— Material provided —

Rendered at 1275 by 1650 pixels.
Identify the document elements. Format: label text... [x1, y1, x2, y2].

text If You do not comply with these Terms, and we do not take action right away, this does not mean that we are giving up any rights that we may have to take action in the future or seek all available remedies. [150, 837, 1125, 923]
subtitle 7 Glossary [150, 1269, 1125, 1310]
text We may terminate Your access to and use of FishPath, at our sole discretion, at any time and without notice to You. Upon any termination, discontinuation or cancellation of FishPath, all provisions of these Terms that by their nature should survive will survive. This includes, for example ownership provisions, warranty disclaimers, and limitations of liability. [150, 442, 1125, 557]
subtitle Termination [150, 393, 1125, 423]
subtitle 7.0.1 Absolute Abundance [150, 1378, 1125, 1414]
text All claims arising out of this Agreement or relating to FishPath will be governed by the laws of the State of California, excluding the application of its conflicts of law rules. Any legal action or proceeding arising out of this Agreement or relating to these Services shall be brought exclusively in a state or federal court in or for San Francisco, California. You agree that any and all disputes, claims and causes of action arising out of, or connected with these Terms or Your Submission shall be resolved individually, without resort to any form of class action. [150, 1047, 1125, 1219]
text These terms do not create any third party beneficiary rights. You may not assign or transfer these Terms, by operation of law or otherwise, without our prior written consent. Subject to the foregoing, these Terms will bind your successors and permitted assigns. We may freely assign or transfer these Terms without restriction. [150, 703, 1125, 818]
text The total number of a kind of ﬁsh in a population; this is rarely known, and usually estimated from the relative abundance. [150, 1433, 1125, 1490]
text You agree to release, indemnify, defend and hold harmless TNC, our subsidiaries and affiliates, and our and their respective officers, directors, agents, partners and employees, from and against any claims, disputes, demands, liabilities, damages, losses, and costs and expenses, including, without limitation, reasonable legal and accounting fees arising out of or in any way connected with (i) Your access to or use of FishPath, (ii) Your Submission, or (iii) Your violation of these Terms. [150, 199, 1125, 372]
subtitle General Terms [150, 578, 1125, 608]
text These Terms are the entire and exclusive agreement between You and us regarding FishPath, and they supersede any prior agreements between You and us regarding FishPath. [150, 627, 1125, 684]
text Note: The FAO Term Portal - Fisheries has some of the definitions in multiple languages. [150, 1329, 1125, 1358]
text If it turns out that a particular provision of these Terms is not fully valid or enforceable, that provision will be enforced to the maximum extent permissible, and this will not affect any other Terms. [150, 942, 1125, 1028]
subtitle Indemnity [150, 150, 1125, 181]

— Problem to work on —
Copy each line holding "rights" from the material above.

— Problem solution —
text If You do not comply with these Terms, and we do not take action right away, this does not mean that we are giving up any rights that we may have to take action in the future or seek all available remedies. [150, 837, 1125, 923]
text These terms do not create any third party beneficiary rights. You may not assign or transfer these Terms, by operation of law or otherwise, without our prior written consent. Subject to the foregoing, these Terms will bind your successors and permitted assigns. We may freely assign or transfer these Terms without restriction. [150, 703, 1125, 818]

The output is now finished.